Supplied records:
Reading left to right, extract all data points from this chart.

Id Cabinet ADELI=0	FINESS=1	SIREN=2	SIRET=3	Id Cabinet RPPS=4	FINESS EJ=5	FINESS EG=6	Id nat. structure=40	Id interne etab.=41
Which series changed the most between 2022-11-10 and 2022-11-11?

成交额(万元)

* * *

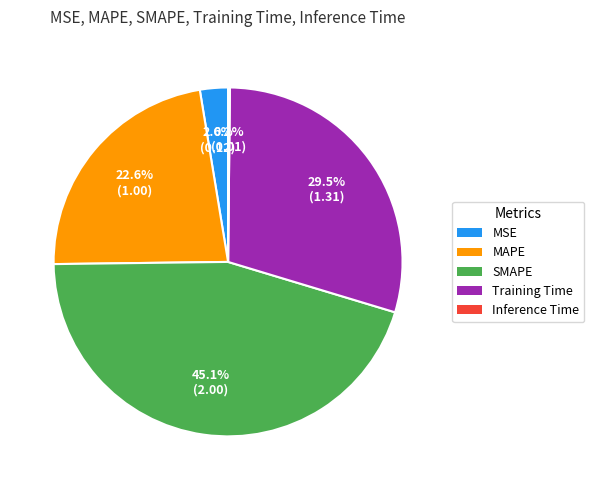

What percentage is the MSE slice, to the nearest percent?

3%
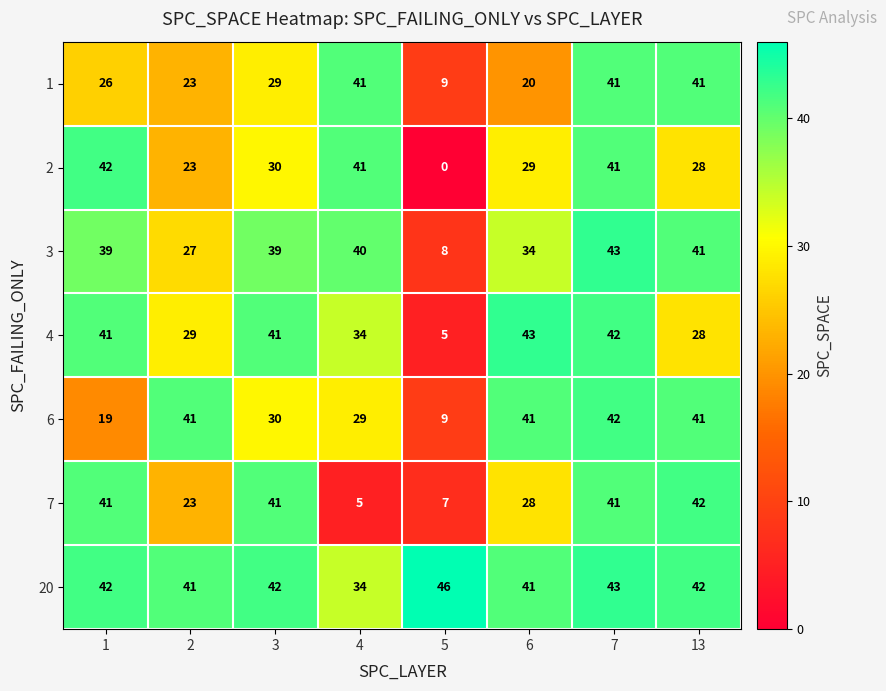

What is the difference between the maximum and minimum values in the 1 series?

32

What this task involves: Could you format everything from the row containing "Reading left to" down to the row containing "Which series changed", both included, as a Markdown table? Use the columns Number and Row, and skip blank lines.

Exercise response:
| Number | Row |
|---|---|
| 1 | Reading left to right, extract all data points from this chart. |
| 2 | Id Cabinet ADELI=0	FINESS=1	SIREN=2	SIRET=3	Id Cabinet RPPS=4	FINESS EJ=5	FINESS EG=6	Id nat. structure=40	Id interne etab.=41 |
| 3 | Which series changed the most between 2022-11-10 and 2022-11-11? |